How "Night" was Published in America
Elie Wiesel’s Night was first published in Yiddish in 1955, as Un di velt hot geshvign (And the World Kept Quiet). The same year, Wiesel, then a journalist, interviewed the great French writer and Nobel laureate François Mauriac, who read a revised version of Wiesel’s elegant and wrenching memoir of his time in the Auschwitz extermination camp and became the first champion of this important work. La Nuit, with a preface by Mauriac, was published in France in 1957 by Editions de Minuit — but the reticence that Wiesel had experienced from French publishers toward his work of témoignage, or testimony, of the horrors of the Holocaust, was only a preface to the level of resistance his book would meet from the U.S. publishing world.
As we remember the great Elie Wiesel, the Romanian-American author, activist and Nobel Peace laureate who died on July 2nd this year at the age of 87, the Book Department had the privilege to speak to Georges Borchardt. Among his many accomplishments over a lifetime in the world of books, Borchardt was Wiesel’s literary agent and close friend for over 50 years; it was he who finally brought Night to the other side of the Atlantic in 1960. Now read by millions around the world, the book has become an essential memoir of the Holocaust and, even in the face of unspeakable horror, a testament to the incredible hope that Wiesel held for humanity.

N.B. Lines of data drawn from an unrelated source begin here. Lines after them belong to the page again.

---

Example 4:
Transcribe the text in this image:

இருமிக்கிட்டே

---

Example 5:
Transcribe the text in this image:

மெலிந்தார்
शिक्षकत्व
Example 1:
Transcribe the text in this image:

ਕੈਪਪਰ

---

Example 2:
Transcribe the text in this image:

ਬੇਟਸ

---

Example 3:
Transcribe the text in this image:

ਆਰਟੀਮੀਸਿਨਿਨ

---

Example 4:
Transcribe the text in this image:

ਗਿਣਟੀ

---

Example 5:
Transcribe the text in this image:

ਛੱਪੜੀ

How Night was Published in America
by Georges Borchardt
In 1958, I received from Jérôme Lindon (the owner of Editions de Minuit) a first book by Elie Wiesel, called La Nuit, which he had published in France with an introduction by François Mauriac. I am sure I must have realized at the time that it would not be an easy one to get published here, when nobody wanted to hear about concentration camps, and nobody could have predicted that there would someday be such a thing as Holocaust studies. But I was determined to get it published (the submission letter I sent out referred to it as “a book that I feel more strongly about than any other I ever sent you”).
But rejection letters kept coming in. From Simon & Schuster. From Dutton. From Scribner’s. From Braziller. From Ballantine. From Pantheon. From Knopf. None offered much encouragement.

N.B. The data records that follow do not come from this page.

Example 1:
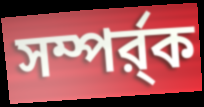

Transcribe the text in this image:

সম্পর্র্ক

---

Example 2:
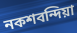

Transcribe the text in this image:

নকশবন্দিয়া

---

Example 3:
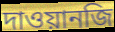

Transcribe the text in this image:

দাওয়ানজি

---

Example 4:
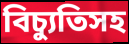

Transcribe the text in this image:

বিচ্যুতিসহ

Blanche Knopf made it clear the book was not “going to be for us… I imagine you will have someone in your office in New York who may want to deal with it abroad in England, or wherever.” But where was wherever?

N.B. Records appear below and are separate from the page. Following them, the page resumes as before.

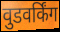
वुडवर्किंग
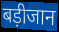
बड़ीजान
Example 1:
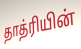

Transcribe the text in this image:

தாத்ரியின்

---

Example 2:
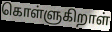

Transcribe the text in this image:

கொள்ளுகிறாள்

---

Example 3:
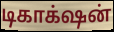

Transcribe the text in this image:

டிகாக்‌ஷன்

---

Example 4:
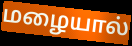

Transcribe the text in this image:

மழையால்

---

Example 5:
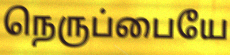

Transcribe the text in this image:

நெருப்பையே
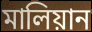
মালিয়ান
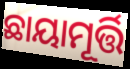
ଛାୟାମୂର୍ତ୍ତି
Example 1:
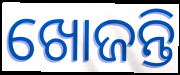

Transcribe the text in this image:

ଖୋଜନ୍ତି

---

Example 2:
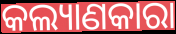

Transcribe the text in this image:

କଲ୍ୟାଣକାରା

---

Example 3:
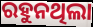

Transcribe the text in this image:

ରହୁନଥିଲା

Scribner’s found it “a horrifying and extremely moving document… However we have certain misgivings about the size of the American market for what remains, despite Mauriac’s brilliant introduction, a document.” I clearly had not realized that the word “document” which I myself was using in presenting the book, was as noxious in publishing circles then as the word “literary” is today.
Even Kurt and Helen Wolff at Pantheon [rejected Night], while giving the book a “careful reading” and more consideration than any other book “in quite some time” (“this was done for the reason that you had spoken with special warmth about the book; that has happened very rarely, since you generally leave it to the publisher to form his own judgment, keeping yourself neutral”). Kurt in his letter of rejection said “the warmth of your recommendation is certainly understandable to us” but then went on to say he would explain over lunch why he and Helen had decided not to publish “books of this kind”. Unfortunately I have no recollection of the explanation (or of the lunch).
In the meantime I had heard from Jérôme Lindon that the author was living in New York, working as a correspondent for an Israeli newspaper. A meeting was arranged, Elie appeared one day at my apartment (which was also my office), limping and carrying a cane. I thought this was the result of his wartime experience, but found out later, when both limp and cane disappeared, that Elie had been hit by a cab and been quite seriously wounded. The meeting went well (I wrote Lindon that I had found Wiesel “en effet très sympathique”), and Elie and I became friends, frequently meeting for dinner at an inexpensive Italian restaurant on West 54th Street.
And then one day, finally, in the fall of 1959, success: I was able to relay to Jérôme Lindon an offer for US & Canada rights from Hill & Wang (Arthur Wang had made it a condition that there be a British publisher to share translation costs, and one had been found who would commission an inexpensive translation). The offer carried a modest advance of $250.00, payable in two installments, not extraordinary as I pointed out to Jérôme, but because of all the difficulties encountered I added I was delighted to have finally succeeded, and that Elie was delighted (“Elie est ravi!”). I asked Lindon to send me a cable saying “DACCORD WIESEL” so I could proceed with a contract. I did not want to leave time for a change of mind.
Epilogue: Night has become one of this country’s bestselling books, having been read by millions, and selling steadily at a rate of 400,000 to 500,000 copies a year, in a new and much better translation by Marion Wiesel.